**TEXTE FOURNI:**
'''
1. Il résulte de l'arrêt attaqué et des pièces de procédure ce qui suit.

2. Le 30 décembre 2008, la SCI les Hauts de Feytas (la SCI) a acquis un terrain en vu de la réalisation d'un vaste programme immobilier, financé en totalité par un découvert en compte d'un montant de 1 400 000 euros.

3. Le 4 juin 2012, l'un des actionnaires de la SCI, a déposé plainte contre X auprès du procureur de la République pour abus de confiance. Il a reproché aux dirigeants de la S.C.I, MM. X... et S..., d'avoir détourné une partie de la trésorerie au profit du Groupe ATI, dont ils assuraient également la direction.

4. Par jugement du tribunal de grande instance en date du 15 octobre 2013, une procédure de redressement judiciaire a été ouverte au profit de la SCI, la date de cessation des paiements étant fixée au 13 septembre 2013.

5. L'administrateur provisoire a transmis au procureur de la République le rapport d'expertise comptable établi par le cabinet Exafi, désigné par le tribunal dans le cadre de cette procédure, certaines irrégularités constatées par l'expert lui paraissant relever d'une qualification pénale.

6. A l'issue des investigations, MM. X... et S... ont été poursuivis devant le tribunal correctionnel, en qualité de dirigeants de fait ou de droit de la SCI, des chefs de banqueroute par emploi de moyens ruineux, tenue irrégulière de comptabilité et absence de comptabilité. (...) 

Sur le moyen pris en sa première branche

11. Le demandeur ne saurait faire grief à la cour d'appel d'avoir retenu la date de cessation des paiements fixée par le jugement d'ouverture de la procédure collective.
'''
**EXERCICES:**
• a. D'après le texte sur la SCI les Hauts de Feytas, quelle date a été retenue comme date de cessation des paiements ?
• b. Poursuivez le texte sur la SCI les Hauts de Feytas après sa dernière phrase.

**DONNÉES FOURNIES:**
'''
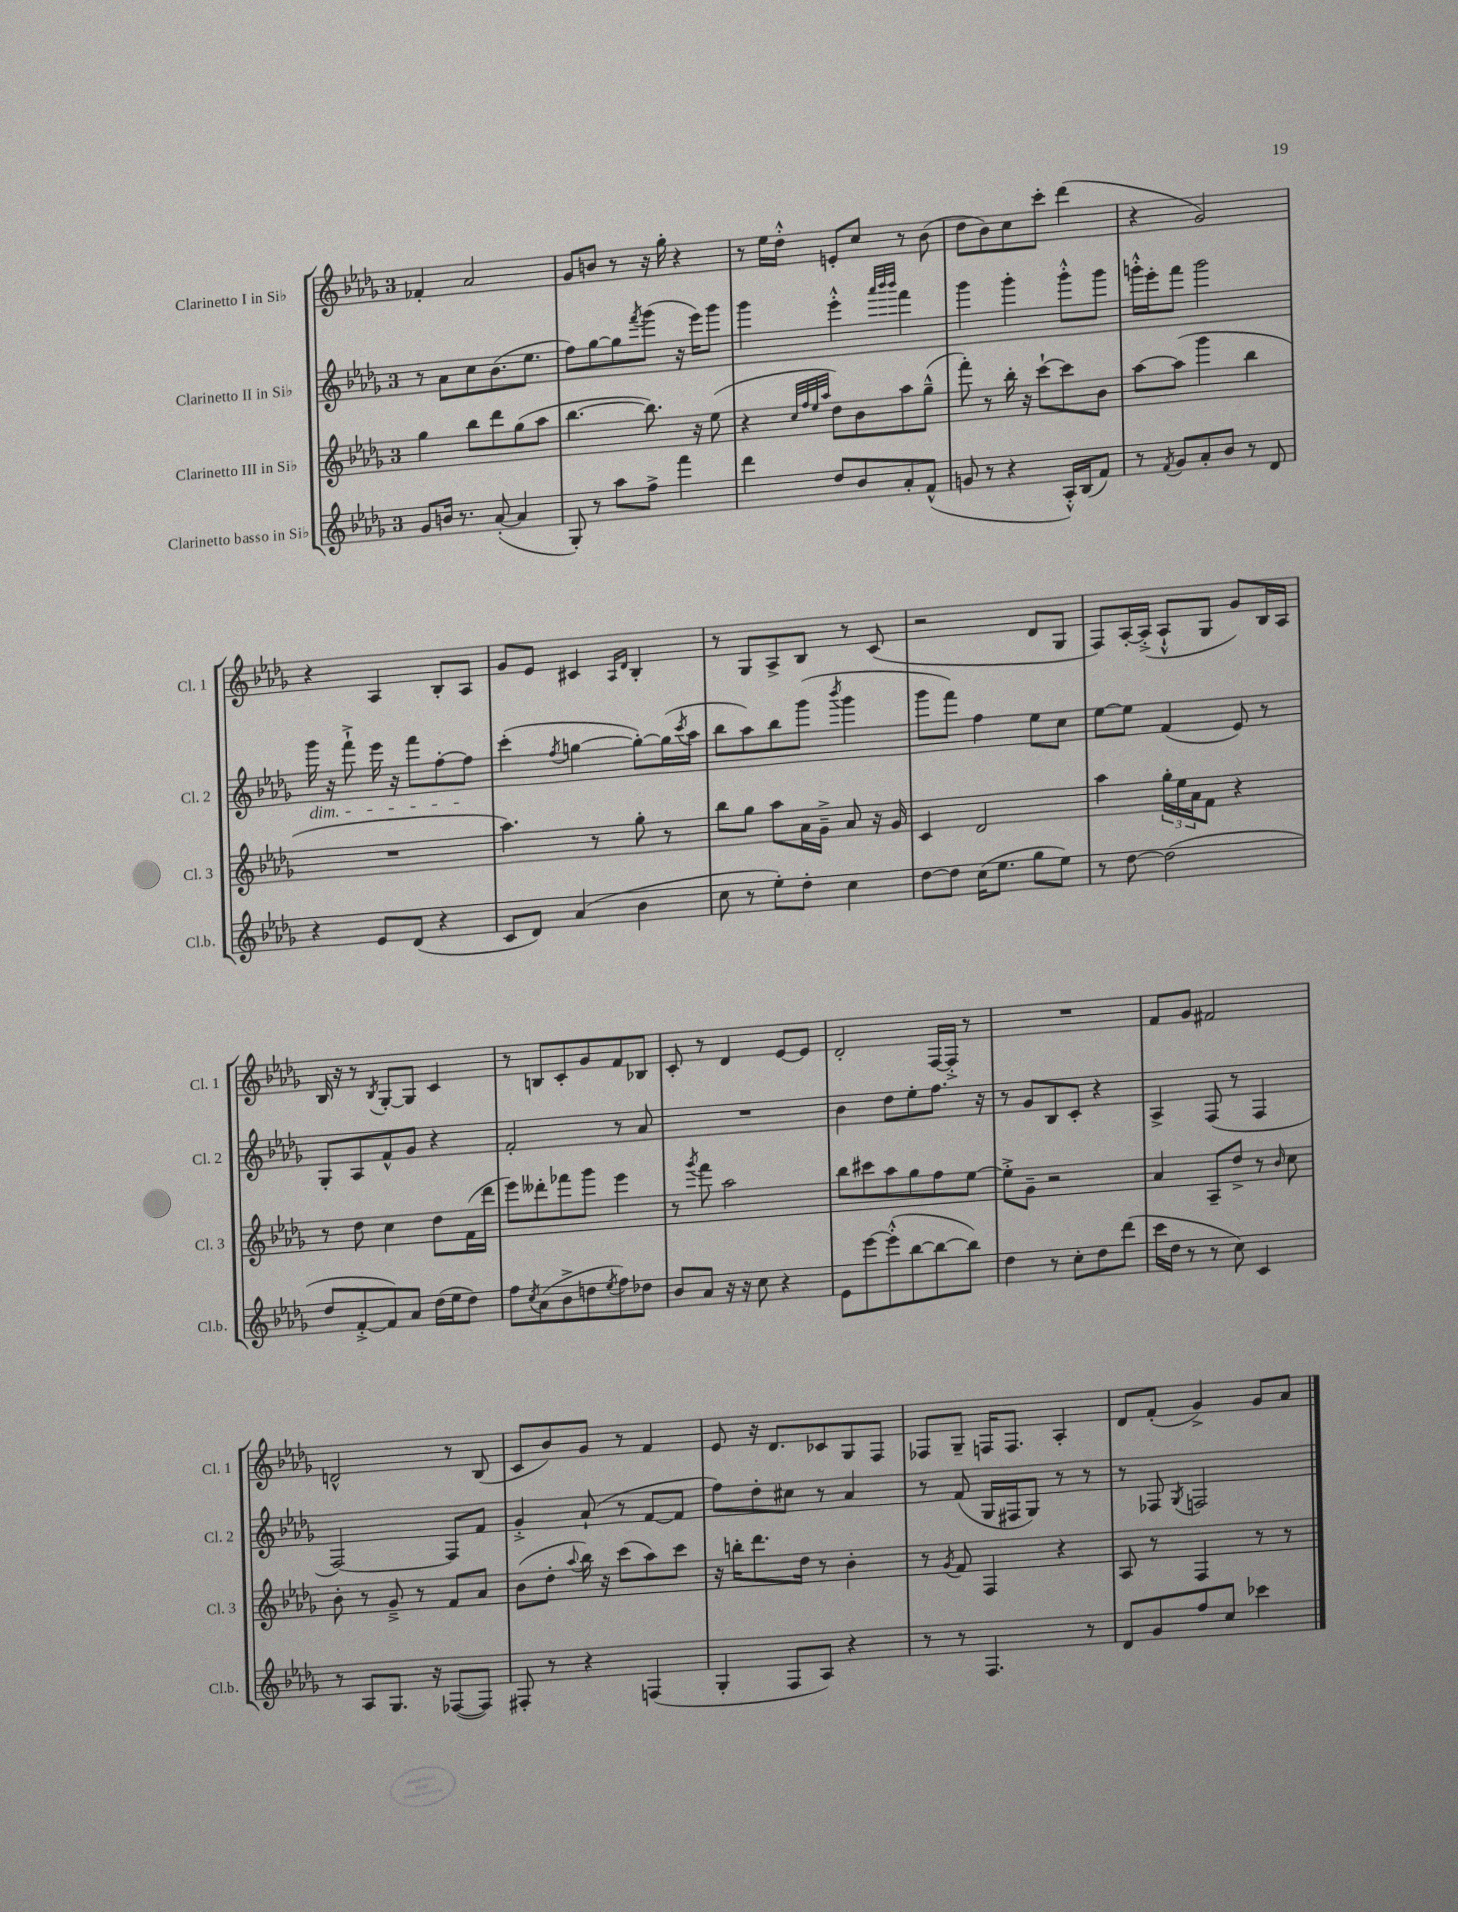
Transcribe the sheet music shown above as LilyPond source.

<<
\new StaffGroup <<
\new Staff = "s0" \with { instrumentName = "Clarinetto I in Sib" shortInstrumentName = "Cl. 1" } {
    \clef treble \key des \major \once \override Staff.TimeSignature.style = #'single-digit \time 3/4
    fes'4-. aes'2 |
    ges'8 b'8 r8 r16 ges''16-. r4 |
    r8 ees''16 des''16-.-^ e'8-. c''8 r8 bes'8( |
    des''8 bes'8) c''8 c'''8-. des'''4( |
    r4 ges'2) |
    r4 aes4 bes8-. aes8 |
    ges'8 ees'8 cis'4 \grace { aes16 des'16 } bes4-. |
    r8 ges8 aes8-> bes8 r8 c'8( |
    r2 des'8 ges8 |
    f8) aes16~-. aes16-.->( aes8-!-^ ges8 ges'8) bes16 aes16 |
    bes16 r16 r8 \acciaccatura { bes8 } ges8~-. ges8 c'4 |
    r8 b8 c'8-. ges'8 f'8 bes8 |
    c'8-. r8 des'4 ees'8~ ees'8 |
    des'2-. f16~ f16-.-> r8 |
    R2. |
    f'8 ges'8 fis'2 |
    d'2-^ r8 bes8( |
    c'8 bes'8) ges'8 r8 f'4 |
    ees'8 r16 des'8. ces'8 ges8 f8 |
    fes8 ges8-- f16 f8. aes4-. |
    des'8 f'8-.( ges'4->) ges'8 aes'8 \bar "|." |
}
\new Staff = "s1" \with { instrumentName = "Clarinetto II in Sib" shortInstrumentName = "Cl. 2" } {
    \clef treble \key des \major \once \override Staff.TimeSignature.style = #'single-digit \time 3/4
    r8 aes'8 c''8 bes'8.( ees''8. |
    f''8) ges''8~ ges''8 \acciaccatura { f'''8 } ges'''8( r16 ees'''16) ges'''8 |
    ges'''4 ees'''4-.-^ \grace { aes'''32 bes'''32 bes'''32 } f'''4 |
    ges'''4 ges'''4-. ges'''8-.-^ ges'''8 |
    g'''16-.-^ ees'''16-. f'''8 g'''2 |
    ges'''16\dim r16 f'''8-!-> ees'''16 r16 f'''8 f''8~-. f''8\! |
    c'''4-.( \acciaccatura { f''8 } g''4~ g''8~-.) g''16( \acciaccatura { c'''8 } aes''16 |
    bes''8 aes''8) bes''8 ges'''8( \acciaccatura { bes'''8 } ges'''4 |
    ges'''8 f'''8) f''4 ees''8 c''8 |
    ees''8~ ees''8 f'4( ees'8) r8 |
    ges8-. aes8 f'8-^ ges'8 r4 |
    f'2-. r8 aes'8 |
    R2. |
    bes'4 des''8 ees''8-. f''8. r16 |
    r8 ges'8 bes8 c'8-. r4 |
    aes4-> f8( r8 f4 |
    f2~) f8 f'8 |
    ges'4-.-> aes'8-!( r8 f'8~ f'8 |
    f''8) des''8-. cis''8 r8 aes'4 |
    r8 f'8( ges16 fis16 ges8) r8 r8 |
    r8 fes8 \acciaccatura { ges8 } f2 \bar "|." |
}
\new Staff = "s2" \with { instrumentName = "Clarinetto III in Sib" shortInstrumentName = "Cl. 3" } {
    \clef treble \key des \major \once \override Staff.TimeSignature.style = #'single-digit \time 3/4
    ges''4 bes''8 des'''8 ges''8( aes''8 |
    bes''4.~ bes''8.) r16 ees''8( |
    r4 \grace { c''32 f''32 ees''32 aes''32 } des''8) bes'8 aes''8 ges''8---^( |
    f'''8-.) r8 bes''16-. r16 c'''8~-! c'''8 bes'8 |
    aes''8~ aes''8( ges'''4 bes''4 |
    R2. |
    aes''4.) r8 ges''8-. r8 |
    bes''8 ges''8 aes''8 aes'16 ges'16---> aes'8 r16 ges'16 |
    c'4 des'2 |
    aes''4 \tuplet 3/2 { ges''16-. ees''16 aes'16 } f'8 r4 |
    r8 des''8 c''4 des''8 f'16( des'''16 |
    ees'''8) deses'''8-. fes'''8 ges'''8 ees'''4 |
    r8 \acciaccatura { ges'''8 } f'''8 aes''2 |
    bes''8 cis'''8 aes''8 ges''8 f''8 ees''8~ |
    ees''8-.-> ges'8-- r2 |
    aes'4 aes8-- des''8-> r8 \grace { bes'16 } c''8 |
    bes'8-. r8 ges'8---> r8 f'8 aes'8 |
    bes'8( des''8-. \appoggiatura { aes''8 } bes''16) r16 c'''8( aes''8) c'''8 |
    r16 b''16-. des'''8. des''16 r8 bes'4-. |
    r8 \acciaccatura { ges'8 } f'8 f4 r4 |
    aes8 r8 f4 r8 r8 \bar "|." |
}
\new Staff = "s3" \with { instrumentName = "Clarinetto basso in Sib" shortInstrumentName = "Cl.b." } {
    \clef treble \key des \major \once \override Staff.TimeSignature.style = #'single-digit \time 3/4
    ges'8 b'16 r8. aes'8~-.( aes'4 |
    ges8-.) r8 aes''8 f''8-> f'''4 |
    des'''4 des''8 bes'8 aes'8-. f'8-^( |
    g'8 r8 r4 aes16-.-^) bes16( f'8) |
    r8 \acciaccatura { f'8 } ges'8 aes'8-. bes'8 r8 des'8 |
    r4 ees'8 des'8( r4 |
    c'8 des'8) aes'4( bes'4 |
    c''8 r8 ees''8-.) des''8-. c''4 |
    des''8~ des''8 c''16( ees''8. ges''8 ees''8) |
    r8 des''8~ des''2( |
    des''8 f'8~-.-> f'8) aes'8 des''16( ees''16 des''8) |
    f''8 \acciaccatura { c''8 } aes'8( bes'8-> d''8 \acciaccatura { ees''8 } f''8) des''8 |
    bes'8 aes'8 r16 r16 c''8 r4 |
    ees'8 ees'''8~ ees'''8-.-^( bes''8~ bes''8~ bes''8) |
    des''4 r8 c''8-. des''8 des'''8( |
    c'''16 des''16 r8 r8 c''8) c'4 |
    r8 aes8 ges8. r16 fes8~( fes8) |
    fis8-. r8 r4 f4( |
    ges4-. f8 aes8) r4 |
    r8 r8 f4. r8 |
    des'8 ges'8 f''8 c''8 ces'''4 \bar "|." |
}
>>
>>
\layout { \context { \Score \remove "Bar_number_engraver" } }
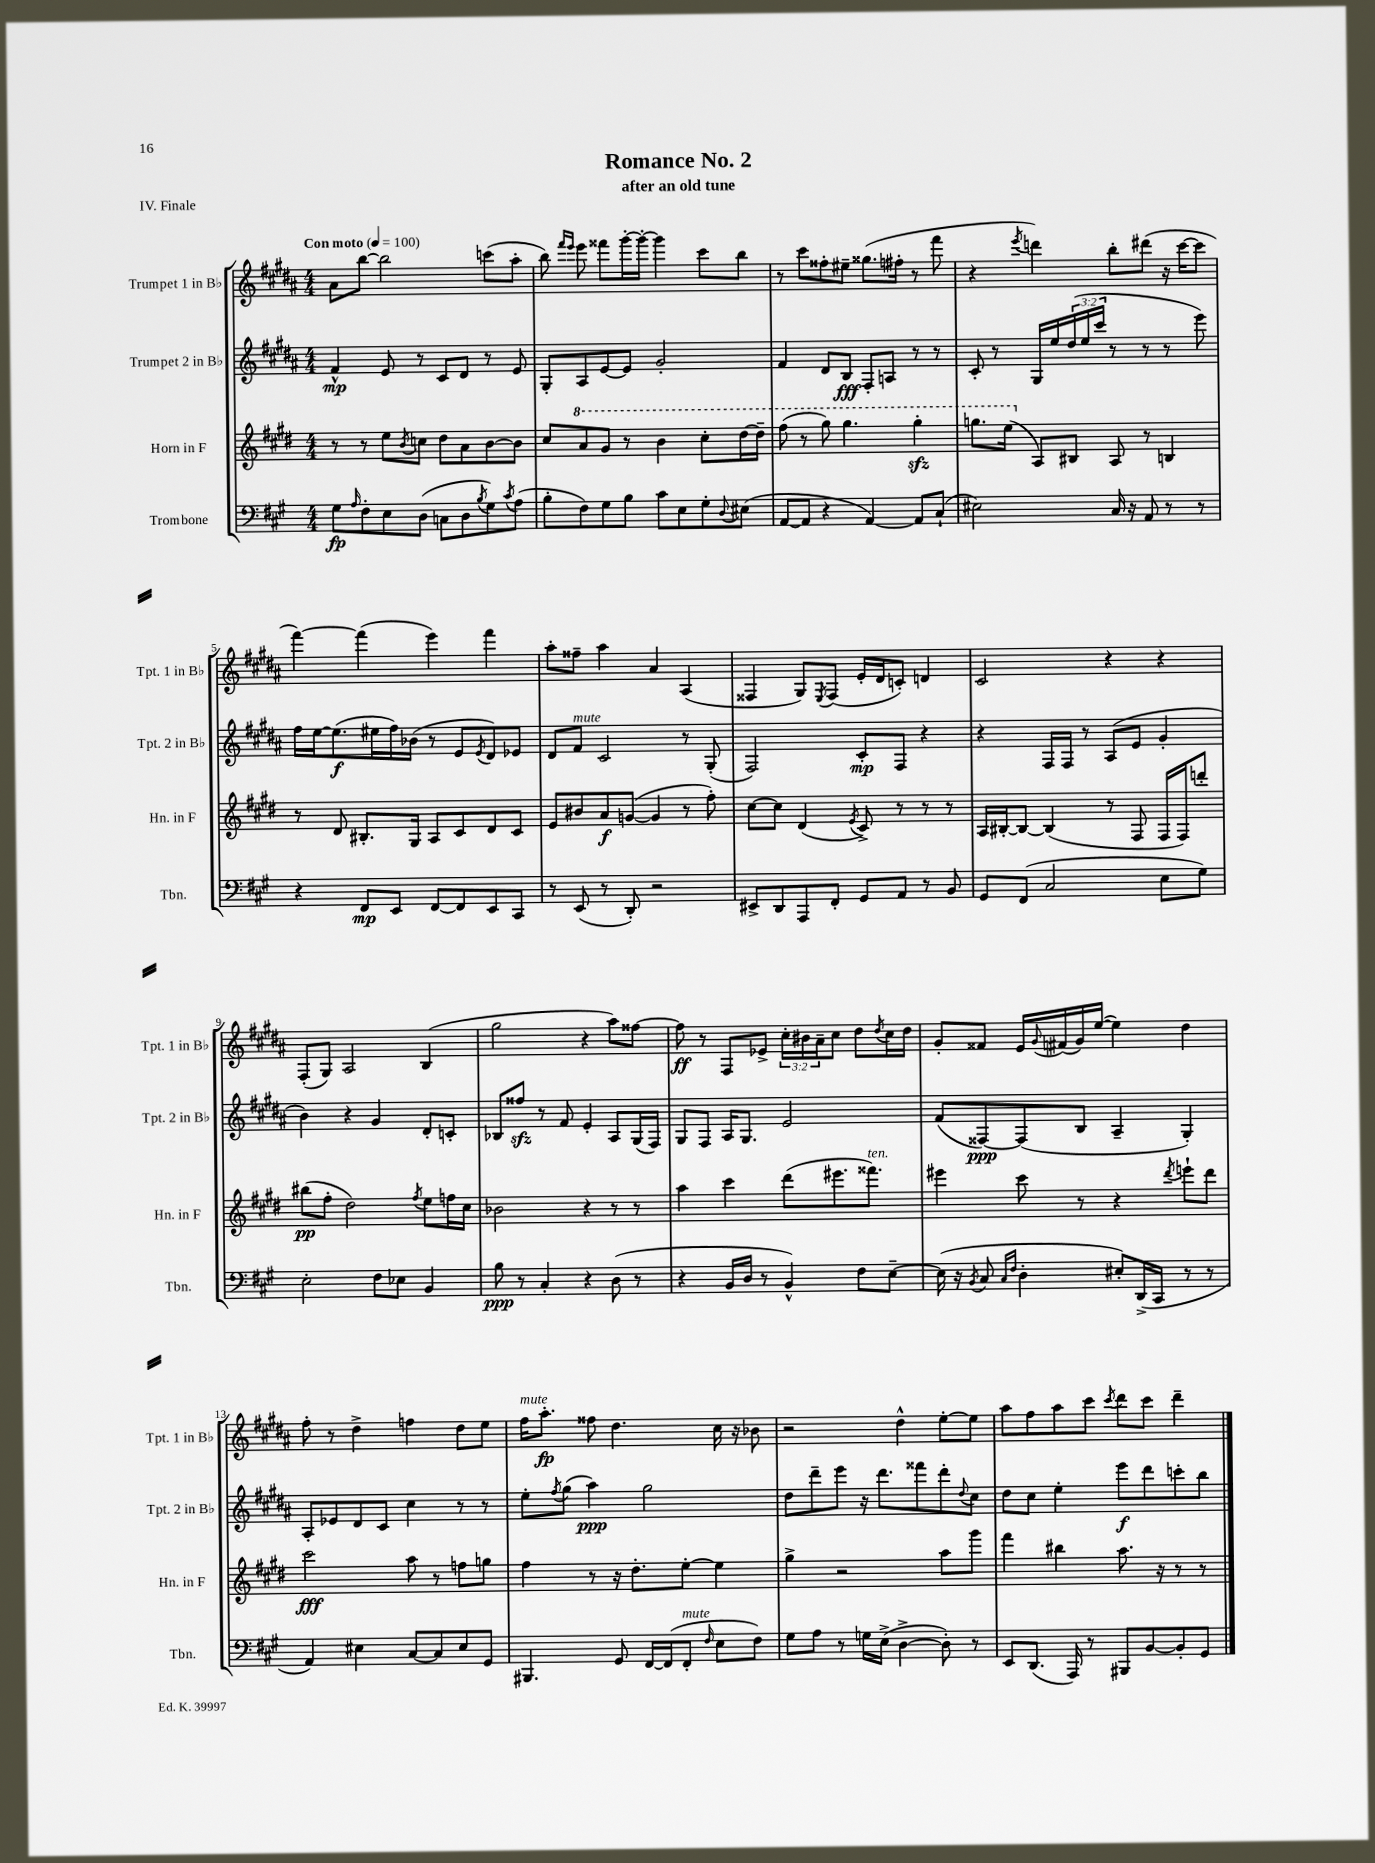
'''
**RÉPONSES:**
• a. Le 13 septembre 2013.

• b.
12. En effet si la cessation des paiements, constatée par le jugement d'ouverture d'une procédure de redressement ou de liquidation judiciaire, est une condition préalable nécessaire à l'exercice de poursuites des chefs de banqueroute par emploi de moyens ruineux, tenue d'une comptabilité manifestement irrégulière ou absence de comptabilité, sa date est sans incidence sur la caractérisation de ces délits, qui peuvent être retenus indifféremment pour des faits commis antérieurement ou postérieurement à la cessation des paiements.

Mais sur le moyen pris en ses deuxième et troisième branches

Vu l'article L. 654-2 4° et 5° du code de commerce et l'article 121-3 du code pénal :

13. Il résulte de ces textes que la caractérisation de l'élément intentionnel des délits de banqueroute par absence de comptabilité ou tenue d'une comptabilité manifestement irrégulière suppose la seule conscience de son auteur de se soustraire à ses obligations comptables légales.

14. Elle n'exige pas la preuve que le prévenu a eu la volonté soit d'éviter ou de retarder la constatation de l'état de cessation des paiements, soit d'affecter la consistance de l'actif disponible dans des conditions de nature à placer l'intéressé dans l'impossibilité de faire face au passif exigible.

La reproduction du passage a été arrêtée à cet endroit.